In the May 21, 2007 online issue of Nature Medicine, researchers report on animal experiments that used gene therapy to prevent the death of cone photoreceptor cells in the retina, thus restoring vision to blind mice.

Though they are vastly outnumbered by the light-sensitive rods in the retina, the color-sensitive cones are what ultimately determines whether someone can see, at least during daylight conditions. Rods, which are what lets us see under conditions of low light, are so light-sensitive that they become completely saturated in daylight.

The transduction of light into neural responses is the first step in vision. In their paper, the researchers used adeno-associated virus to deliver a gene that codes for a critical protein in the transduction process to mice with a mutation that leaves them unable to transduce light into a neural response in their cones. The mice are a model for achromatopsia, an inherited disorder that is characterized by poor visual acuity and an inability to see color.

The gene therapy effectively targeted two of the three types of cones: red and green cones. The third type, blue cones, make up less than 10 percent of the cone population, and were not targeted.

The researchers tested the effectiveness of the gene therapy both electrophysiologically, by measuring electrical activity in the retinas, and behaviorally, through so-called optomotor response, which tests whether animals will follow a moving stimulus with their heads. By varying the visual stimulus, it is possible to test the animals' acuity.

Electrophysiologically, roughly 80 percent of the treated eyes showed normal responses for up to six months after treatment. The electrophysiological response declined over time, but the authors noted that normal mouse eyes also show weaker electrophysiological responses as they age, and argued that "at least a portion of this loss in treated eyes can be attributed to normal aging effects."

Behaviorally, the researchers managed to restore normal levels of vision to the animals. In human achromatopsia, a visual acuity of 20/200 is typical.

Senior author William Hauswirth told BioWorld Today that though the paper described targeting a disease that affects cones from the outset, the major causes of blindness, such as age-related macular degeneration and diabetic retinopathy, primarily affect rods. However, he said, "cones go once rods go; every blinding disease happens because you lose your cones." The experiments suggested that it might be possible to prevent such secondary cone death in diseases that primarily affect rods.

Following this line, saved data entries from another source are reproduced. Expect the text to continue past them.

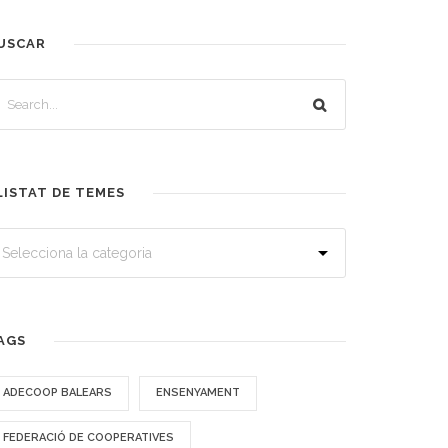
USCAR
LISTAT DE TEMES
AGS
ADECOOP BALEARS
ENSENYAMENT
FEDERACIÓ DE COOPERATIVES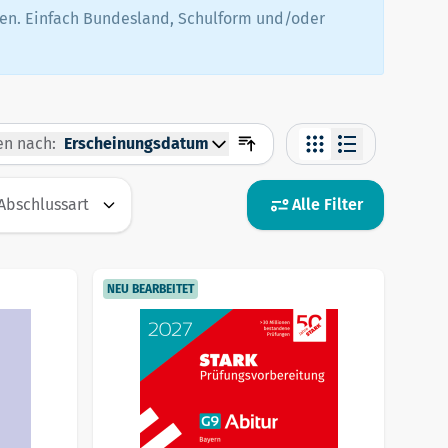
nden. Einfach Bundesland, Schulform und/oder
en nach:
Erscheinungsdatum
Abschlussart
Alle Filter
NEU BEARBEITET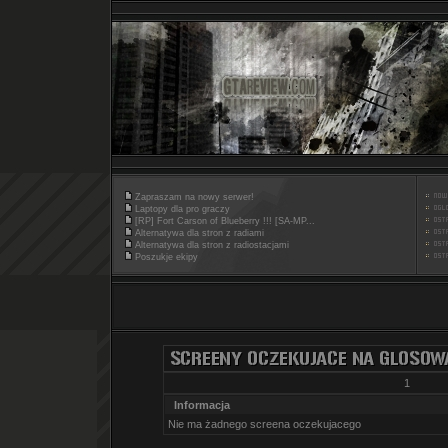
Zapraszam na nowy serwer!
Laptopy dla pro graczy
[RP] Fort Carson of Blueberry !!! [SA-MP...
Alternatywa dla stron z radiami
Alternatywa dla stron z radiostacjami
Poszukje ekipy
1
Informacja
Nie ma żadnego screena oczekujacego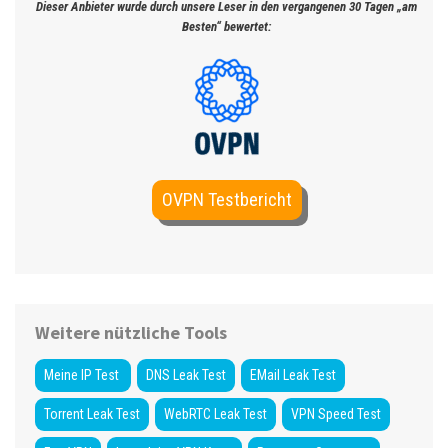
Dieser Anbieter wurde durch unsere Leser in den vergangenen 30 Tagen „am
Besten“ bewertet:
OVPN Testbericht
Weitere nützliche Tools
Meine IP Test
DNS Leak Test
EMail Leak Test
Torrent Leak Test
WebRTC Leak Test
VPN Speed Test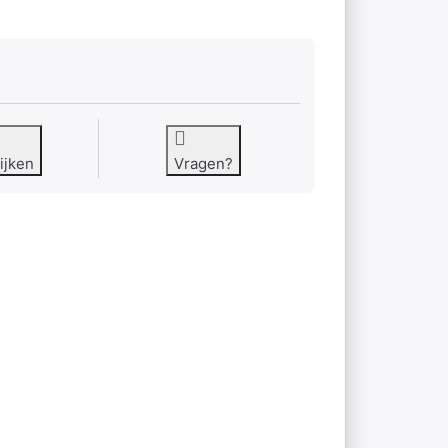
ijken
Vragen?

Hauswirth is co-founder of Alachua, Fla-based Applied Genetic Technologies Corp., which aims to use adeno-associated virus-based gene therapy for the treatment of degenerative eye disease, among other things. (See BioWorld Today, Dec. 4, 2006.)

According to the paper's conflict-of-interest statement, AGTC "might, in the future, commercialize some aspects of this work." For the time being, however, though Hauswirth does have a financial interest in AGTC and the use of recombinant AAV vectors in general, no licensing or other financial agreement regarding that particular research exists.